In depicting this false dawn of hope rather than the finality of rescue—when the survivors were surprised by the return of the brig some hours later—Géricault gave his picture an ambiguity which must surely have been intentional.

The men on the raft of the Medusa were not heroes in any normal sense of the word. No Spartan courage or Stoic self-control was displayed by any of them; they had behaved as men all too frequently do in moments of crisis, and those that survived did so simply from a ruthless will to live. They had suffered atrociously but in no good or noble cause; they were victims of jobbery and incompetence rather than of human or divine malevolence.
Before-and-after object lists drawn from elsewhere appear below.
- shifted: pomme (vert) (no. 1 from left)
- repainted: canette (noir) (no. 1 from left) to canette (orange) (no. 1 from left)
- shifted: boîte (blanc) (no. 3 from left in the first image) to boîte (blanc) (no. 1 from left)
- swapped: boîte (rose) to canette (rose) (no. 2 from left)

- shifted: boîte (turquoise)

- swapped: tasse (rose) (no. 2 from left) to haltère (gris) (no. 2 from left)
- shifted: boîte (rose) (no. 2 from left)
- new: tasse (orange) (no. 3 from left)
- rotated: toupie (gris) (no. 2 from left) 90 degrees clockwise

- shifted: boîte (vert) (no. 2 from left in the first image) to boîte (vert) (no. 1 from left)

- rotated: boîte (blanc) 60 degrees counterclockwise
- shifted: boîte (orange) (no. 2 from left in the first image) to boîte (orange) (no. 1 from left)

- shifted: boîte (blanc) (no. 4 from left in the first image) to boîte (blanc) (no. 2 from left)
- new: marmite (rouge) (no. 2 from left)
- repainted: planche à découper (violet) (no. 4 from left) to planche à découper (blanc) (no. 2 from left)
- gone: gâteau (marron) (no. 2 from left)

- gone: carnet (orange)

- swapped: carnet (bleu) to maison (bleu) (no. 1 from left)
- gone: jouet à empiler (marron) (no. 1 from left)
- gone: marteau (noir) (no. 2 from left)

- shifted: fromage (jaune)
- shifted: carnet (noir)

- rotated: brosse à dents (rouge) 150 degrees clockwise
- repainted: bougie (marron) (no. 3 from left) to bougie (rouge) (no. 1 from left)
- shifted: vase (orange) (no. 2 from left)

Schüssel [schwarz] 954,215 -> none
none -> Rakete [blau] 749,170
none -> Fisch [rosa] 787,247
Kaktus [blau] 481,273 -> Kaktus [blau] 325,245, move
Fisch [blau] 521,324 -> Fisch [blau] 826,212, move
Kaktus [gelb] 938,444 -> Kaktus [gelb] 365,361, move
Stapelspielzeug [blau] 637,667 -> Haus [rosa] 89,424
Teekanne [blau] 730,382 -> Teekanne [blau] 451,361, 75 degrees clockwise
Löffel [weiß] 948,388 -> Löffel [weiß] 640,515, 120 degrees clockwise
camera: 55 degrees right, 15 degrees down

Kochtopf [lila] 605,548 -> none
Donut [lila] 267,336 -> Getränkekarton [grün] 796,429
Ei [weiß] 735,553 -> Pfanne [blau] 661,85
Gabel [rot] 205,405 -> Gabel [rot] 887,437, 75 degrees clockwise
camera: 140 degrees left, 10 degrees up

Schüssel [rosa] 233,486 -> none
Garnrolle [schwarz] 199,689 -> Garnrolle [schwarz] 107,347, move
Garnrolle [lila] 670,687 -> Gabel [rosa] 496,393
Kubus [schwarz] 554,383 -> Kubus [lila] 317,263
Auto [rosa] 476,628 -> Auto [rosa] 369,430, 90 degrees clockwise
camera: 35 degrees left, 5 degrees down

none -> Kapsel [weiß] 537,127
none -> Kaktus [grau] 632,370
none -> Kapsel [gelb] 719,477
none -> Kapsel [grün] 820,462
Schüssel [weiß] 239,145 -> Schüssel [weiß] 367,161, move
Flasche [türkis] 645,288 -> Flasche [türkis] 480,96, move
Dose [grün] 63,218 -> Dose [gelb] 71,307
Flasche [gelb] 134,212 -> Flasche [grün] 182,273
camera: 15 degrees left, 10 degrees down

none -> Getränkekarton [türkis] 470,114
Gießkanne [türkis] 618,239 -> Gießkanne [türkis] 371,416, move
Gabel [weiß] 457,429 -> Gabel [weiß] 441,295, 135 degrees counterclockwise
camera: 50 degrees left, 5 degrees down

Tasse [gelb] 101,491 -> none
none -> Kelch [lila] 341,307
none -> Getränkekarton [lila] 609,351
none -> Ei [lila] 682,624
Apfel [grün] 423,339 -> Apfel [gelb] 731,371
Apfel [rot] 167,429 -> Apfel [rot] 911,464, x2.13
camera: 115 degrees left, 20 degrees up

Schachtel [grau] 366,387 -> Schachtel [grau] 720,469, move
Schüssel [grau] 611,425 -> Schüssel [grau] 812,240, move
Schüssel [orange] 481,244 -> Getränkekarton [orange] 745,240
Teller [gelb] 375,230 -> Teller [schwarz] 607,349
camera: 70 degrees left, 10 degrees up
But by painting them according to the conventions of the grand style, showing them with the physiques of Greek athletes and not as they had appeared when rescued—bearded, emaciated, covered with sores and wounds—Géricault raised their plight to a level of universal significance. He drew from the incident an ambiguous comment on the human condition.

In La Confession d’un enfant du siècle, Alfred de Musset records the youth of France saying in the years after the Restoration: “There is no more love. There is no more glory. A thick night covers the earth. And we shall be dead before the dawn.” Géricault seems to have shared this feeling, but without Musset’s sobbing self-pity. He represented the survivors of the raft as dispassionately as he had painted a wounded cuirassier retreating from the battlefield in 1814, or drawn, for a lithograph, soldiers on the retreat from Moscow. After Waterloo the glory of victory was tarnished. Endurance, rather than heroism, was admired. Some French writers and artists seem almost to have come to prefer the acrid bitterness of failure to the cloying sweetness of success.

The men in The Raft of the Medusa are closely related to all those defeated soldiers, imprisoned revolutionaries, misunderstood men of genius, mocked artists and writers, who recur in romantic art and literature. (Significantly, Géricault himself was to be cast in such a role even by the otherwise reliable Clément who stated, quite erroneously, that The Raft of the Medusa was universally condemned when first exhibited. By Clément’s time contemporary failure had become almost a prerequisite for posthumous success.)

In painting The Raft of the Medusa, Géricault accepted most of the conventions of the grand style while challenging the validity of the subject matter to which it had traditionally been applied. In this way he invited, indeed all but compelled, the public to question its attitudes to the perennial human problems of heroism, hope, despair, and suffering. The painting itself presents a necessarily ambiguous answer which could not be expressed in any other visual terms, still less in words. Hence the width of interpretation which can be placed on this great work of art and, also, its continuing relevance, its strange power to engage our feelings and disturb our thoughts.